NEW YORK (PIX11) — It may not seem worth much, but used cooking oil is being referred to as liquid gold.

Suffolk County Police said they’ve seen “probably over 100 cases” countywide this year of thieves siphoning grease from restaurant storage containers in the dark of night to sell it for a profit later.

On Wednesday, police arrested 23-year-old Hector Castrol-Espinal of Queens for allegedly stealing used cooking oil on five separate occasions from the Chick-fil-A in Huntington Station.

Suffolk Deputy Chief William Scrima said, “They usually use a van with some type of barrel in the back of it. They’ll put the oil in the back of their van and take it to a reprocessing place.”

Christopher Herrmann, an Associate Professor in the Department of Law, Police Science and Criminal Justice at John Jay College of Criminal Justice, told PIX11 News the used cooking oil “can be recycled and filtered and put into biodiesel engines, so the cost of the diesel being over 5 dollars a gallon. A thirty-gallon container of oil is worth $150.”

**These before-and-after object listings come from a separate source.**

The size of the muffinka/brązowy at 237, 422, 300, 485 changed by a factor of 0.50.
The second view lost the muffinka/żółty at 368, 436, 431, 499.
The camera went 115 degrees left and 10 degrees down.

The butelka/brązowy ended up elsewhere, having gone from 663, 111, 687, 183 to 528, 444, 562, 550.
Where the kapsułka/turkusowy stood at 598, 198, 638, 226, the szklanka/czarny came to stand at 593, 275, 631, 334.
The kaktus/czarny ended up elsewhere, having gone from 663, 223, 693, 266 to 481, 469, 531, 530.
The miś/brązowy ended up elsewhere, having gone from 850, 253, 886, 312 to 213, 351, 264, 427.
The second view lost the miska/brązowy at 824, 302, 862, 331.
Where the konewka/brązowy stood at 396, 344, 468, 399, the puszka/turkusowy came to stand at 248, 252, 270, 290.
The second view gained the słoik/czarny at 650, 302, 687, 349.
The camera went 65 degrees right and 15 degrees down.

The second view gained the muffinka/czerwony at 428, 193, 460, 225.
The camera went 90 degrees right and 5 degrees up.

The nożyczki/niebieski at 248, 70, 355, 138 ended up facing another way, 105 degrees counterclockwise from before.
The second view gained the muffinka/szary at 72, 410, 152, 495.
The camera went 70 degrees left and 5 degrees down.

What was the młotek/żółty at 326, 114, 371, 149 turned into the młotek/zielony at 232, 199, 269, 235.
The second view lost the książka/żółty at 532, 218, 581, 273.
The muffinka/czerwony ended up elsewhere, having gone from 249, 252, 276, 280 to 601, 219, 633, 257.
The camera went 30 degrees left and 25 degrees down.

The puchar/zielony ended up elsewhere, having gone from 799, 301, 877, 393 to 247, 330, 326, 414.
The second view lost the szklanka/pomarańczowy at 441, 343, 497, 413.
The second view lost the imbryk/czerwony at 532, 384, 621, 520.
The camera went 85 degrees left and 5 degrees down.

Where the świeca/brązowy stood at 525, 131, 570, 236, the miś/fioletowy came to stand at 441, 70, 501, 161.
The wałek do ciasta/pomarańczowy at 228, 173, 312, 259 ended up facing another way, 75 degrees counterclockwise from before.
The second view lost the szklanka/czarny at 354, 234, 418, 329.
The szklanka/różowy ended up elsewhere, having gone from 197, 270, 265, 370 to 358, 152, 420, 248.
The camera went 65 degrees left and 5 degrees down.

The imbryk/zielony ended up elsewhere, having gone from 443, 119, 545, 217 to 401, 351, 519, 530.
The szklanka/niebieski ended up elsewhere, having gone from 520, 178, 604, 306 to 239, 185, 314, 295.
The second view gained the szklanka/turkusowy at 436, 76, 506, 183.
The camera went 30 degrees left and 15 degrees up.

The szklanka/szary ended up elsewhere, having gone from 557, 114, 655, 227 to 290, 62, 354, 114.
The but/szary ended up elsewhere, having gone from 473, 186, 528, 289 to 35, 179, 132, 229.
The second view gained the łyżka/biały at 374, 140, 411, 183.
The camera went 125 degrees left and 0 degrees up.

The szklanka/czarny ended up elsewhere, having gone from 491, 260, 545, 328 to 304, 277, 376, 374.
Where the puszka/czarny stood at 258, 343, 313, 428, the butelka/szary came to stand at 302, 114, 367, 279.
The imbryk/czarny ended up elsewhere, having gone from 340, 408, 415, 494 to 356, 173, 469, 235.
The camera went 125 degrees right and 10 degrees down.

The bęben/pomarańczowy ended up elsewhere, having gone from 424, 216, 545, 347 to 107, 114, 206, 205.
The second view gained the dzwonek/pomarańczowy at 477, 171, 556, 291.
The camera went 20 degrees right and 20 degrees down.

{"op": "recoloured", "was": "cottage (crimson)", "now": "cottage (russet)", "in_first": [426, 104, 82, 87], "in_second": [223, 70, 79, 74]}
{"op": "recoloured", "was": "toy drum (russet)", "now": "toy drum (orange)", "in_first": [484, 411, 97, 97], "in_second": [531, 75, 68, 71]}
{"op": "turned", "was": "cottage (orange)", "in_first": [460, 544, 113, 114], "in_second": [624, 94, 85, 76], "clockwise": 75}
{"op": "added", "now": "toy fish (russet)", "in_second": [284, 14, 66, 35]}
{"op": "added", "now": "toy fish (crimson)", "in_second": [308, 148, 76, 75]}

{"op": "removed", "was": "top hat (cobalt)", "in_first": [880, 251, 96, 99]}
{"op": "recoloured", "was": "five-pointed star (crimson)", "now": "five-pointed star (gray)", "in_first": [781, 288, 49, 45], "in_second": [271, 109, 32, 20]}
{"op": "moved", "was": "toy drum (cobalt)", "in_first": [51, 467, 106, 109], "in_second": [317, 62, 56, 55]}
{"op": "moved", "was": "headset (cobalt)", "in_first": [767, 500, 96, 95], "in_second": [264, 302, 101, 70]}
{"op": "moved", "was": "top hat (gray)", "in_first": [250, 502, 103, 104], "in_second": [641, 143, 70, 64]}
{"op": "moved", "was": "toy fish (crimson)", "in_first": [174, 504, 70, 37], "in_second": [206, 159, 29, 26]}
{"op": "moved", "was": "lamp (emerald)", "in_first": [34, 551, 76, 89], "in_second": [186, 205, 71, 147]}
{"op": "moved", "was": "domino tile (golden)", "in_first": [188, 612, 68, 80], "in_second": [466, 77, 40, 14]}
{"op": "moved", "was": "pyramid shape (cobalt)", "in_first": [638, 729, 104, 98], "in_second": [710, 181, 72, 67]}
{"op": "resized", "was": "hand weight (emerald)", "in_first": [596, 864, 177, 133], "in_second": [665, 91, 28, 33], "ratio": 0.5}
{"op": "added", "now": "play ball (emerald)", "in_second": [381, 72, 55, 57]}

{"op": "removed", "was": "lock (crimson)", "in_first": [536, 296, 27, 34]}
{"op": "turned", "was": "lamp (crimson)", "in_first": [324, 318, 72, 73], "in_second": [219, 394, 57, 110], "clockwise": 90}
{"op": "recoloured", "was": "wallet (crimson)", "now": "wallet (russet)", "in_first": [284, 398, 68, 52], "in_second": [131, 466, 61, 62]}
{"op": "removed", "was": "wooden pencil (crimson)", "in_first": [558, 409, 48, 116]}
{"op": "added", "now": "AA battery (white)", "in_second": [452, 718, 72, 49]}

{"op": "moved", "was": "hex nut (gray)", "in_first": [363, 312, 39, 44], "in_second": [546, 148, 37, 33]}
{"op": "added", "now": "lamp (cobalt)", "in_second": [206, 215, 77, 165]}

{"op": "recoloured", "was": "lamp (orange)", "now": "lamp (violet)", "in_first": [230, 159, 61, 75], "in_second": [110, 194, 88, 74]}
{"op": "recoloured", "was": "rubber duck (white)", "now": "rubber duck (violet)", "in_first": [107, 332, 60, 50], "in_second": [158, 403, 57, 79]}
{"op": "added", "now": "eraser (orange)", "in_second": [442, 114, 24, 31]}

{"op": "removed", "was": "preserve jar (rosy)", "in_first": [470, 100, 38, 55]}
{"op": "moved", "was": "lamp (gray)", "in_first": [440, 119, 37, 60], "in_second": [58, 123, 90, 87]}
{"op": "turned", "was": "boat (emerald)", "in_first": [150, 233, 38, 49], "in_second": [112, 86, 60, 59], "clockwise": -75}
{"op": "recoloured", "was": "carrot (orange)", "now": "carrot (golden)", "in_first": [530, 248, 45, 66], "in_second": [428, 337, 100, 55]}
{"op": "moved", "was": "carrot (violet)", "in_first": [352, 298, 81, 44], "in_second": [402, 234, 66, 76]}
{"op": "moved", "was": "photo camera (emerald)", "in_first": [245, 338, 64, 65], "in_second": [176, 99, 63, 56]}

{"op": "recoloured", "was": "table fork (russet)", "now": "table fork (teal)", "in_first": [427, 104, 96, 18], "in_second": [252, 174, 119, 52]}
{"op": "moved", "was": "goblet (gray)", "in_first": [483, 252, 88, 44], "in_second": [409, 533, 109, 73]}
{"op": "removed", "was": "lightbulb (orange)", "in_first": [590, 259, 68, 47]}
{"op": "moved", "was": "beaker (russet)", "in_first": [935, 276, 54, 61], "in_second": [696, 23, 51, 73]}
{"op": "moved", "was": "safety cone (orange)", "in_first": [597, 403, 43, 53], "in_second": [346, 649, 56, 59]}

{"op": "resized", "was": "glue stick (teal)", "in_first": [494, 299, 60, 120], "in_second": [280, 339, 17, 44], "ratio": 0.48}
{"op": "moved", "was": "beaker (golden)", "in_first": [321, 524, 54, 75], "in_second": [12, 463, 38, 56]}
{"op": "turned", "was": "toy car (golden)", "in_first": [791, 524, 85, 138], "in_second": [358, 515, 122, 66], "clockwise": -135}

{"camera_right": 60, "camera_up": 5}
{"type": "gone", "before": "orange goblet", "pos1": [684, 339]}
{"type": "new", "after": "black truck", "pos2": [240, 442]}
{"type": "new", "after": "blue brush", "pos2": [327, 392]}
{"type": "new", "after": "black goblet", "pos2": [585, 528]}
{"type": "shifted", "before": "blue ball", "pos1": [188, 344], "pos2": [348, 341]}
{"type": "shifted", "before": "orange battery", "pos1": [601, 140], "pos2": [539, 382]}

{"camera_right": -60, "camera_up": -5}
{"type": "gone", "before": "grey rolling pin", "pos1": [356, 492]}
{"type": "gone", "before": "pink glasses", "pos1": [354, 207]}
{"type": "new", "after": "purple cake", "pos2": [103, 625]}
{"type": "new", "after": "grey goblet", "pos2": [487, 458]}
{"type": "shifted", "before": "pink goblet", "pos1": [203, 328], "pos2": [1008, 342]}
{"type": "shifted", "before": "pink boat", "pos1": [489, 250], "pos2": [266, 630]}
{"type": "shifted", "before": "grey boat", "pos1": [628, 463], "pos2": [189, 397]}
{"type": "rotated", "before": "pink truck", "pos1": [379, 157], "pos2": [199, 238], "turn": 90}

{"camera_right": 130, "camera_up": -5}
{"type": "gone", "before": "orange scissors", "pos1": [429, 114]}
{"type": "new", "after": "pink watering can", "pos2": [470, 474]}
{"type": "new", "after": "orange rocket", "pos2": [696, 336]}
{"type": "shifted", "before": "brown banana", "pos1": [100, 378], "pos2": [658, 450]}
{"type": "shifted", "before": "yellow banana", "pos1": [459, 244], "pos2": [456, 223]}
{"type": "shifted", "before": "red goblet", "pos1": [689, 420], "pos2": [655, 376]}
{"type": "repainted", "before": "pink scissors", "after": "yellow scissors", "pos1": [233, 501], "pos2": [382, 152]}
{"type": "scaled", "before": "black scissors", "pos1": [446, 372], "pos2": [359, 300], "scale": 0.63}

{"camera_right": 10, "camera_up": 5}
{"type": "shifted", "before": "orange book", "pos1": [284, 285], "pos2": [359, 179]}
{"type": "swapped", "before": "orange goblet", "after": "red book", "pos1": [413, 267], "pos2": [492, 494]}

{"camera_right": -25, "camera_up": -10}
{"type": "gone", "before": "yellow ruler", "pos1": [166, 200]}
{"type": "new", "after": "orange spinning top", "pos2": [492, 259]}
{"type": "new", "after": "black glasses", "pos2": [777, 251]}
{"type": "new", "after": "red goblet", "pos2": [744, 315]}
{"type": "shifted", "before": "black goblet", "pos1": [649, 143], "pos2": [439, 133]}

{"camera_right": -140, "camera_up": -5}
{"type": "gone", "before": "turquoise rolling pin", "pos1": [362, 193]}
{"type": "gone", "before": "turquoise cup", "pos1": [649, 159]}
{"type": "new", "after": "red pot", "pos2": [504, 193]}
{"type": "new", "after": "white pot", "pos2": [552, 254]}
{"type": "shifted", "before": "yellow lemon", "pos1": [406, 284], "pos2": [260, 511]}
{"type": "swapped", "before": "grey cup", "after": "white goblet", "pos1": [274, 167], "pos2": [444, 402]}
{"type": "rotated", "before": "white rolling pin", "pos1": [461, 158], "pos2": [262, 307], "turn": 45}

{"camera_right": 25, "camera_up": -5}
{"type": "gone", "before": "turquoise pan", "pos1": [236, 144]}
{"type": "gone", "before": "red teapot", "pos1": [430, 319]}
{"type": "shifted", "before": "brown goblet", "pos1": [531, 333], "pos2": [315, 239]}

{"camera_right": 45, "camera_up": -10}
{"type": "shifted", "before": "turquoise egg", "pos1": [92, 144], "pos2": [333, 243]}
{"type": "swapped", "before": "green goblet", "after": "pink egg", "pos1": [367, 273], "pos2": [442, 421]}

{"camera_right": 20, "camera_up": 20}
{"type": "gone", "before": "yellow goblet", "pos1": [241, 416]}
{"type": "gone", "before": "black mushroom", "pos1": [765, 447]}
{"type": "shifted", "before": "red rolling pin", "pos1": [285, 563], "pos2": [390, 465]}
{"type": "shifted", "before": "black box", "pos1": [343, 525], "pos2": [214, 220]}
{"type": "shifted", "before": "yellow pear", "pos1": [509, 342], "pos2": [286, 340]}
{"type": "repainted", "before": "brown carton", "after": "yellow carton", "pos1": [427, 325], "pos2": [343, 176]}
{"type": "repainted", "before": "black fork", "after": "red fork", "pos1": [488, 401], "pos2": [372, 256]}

John Musovic, the owner of Sojourn Social on the Upper East Side, has a contract with a company that pays him $50 to haul away a barrel of the grease. Still, he said people posing as the company’s workers have tried to trick him into giving it to them instead.

Musovic told PIX11 News he was approached by men who would say, “We would like to clean your grease traps, let us take your oil, and then random companies would show up, saying we’re with your company to check the oil, it was like a big mafia.”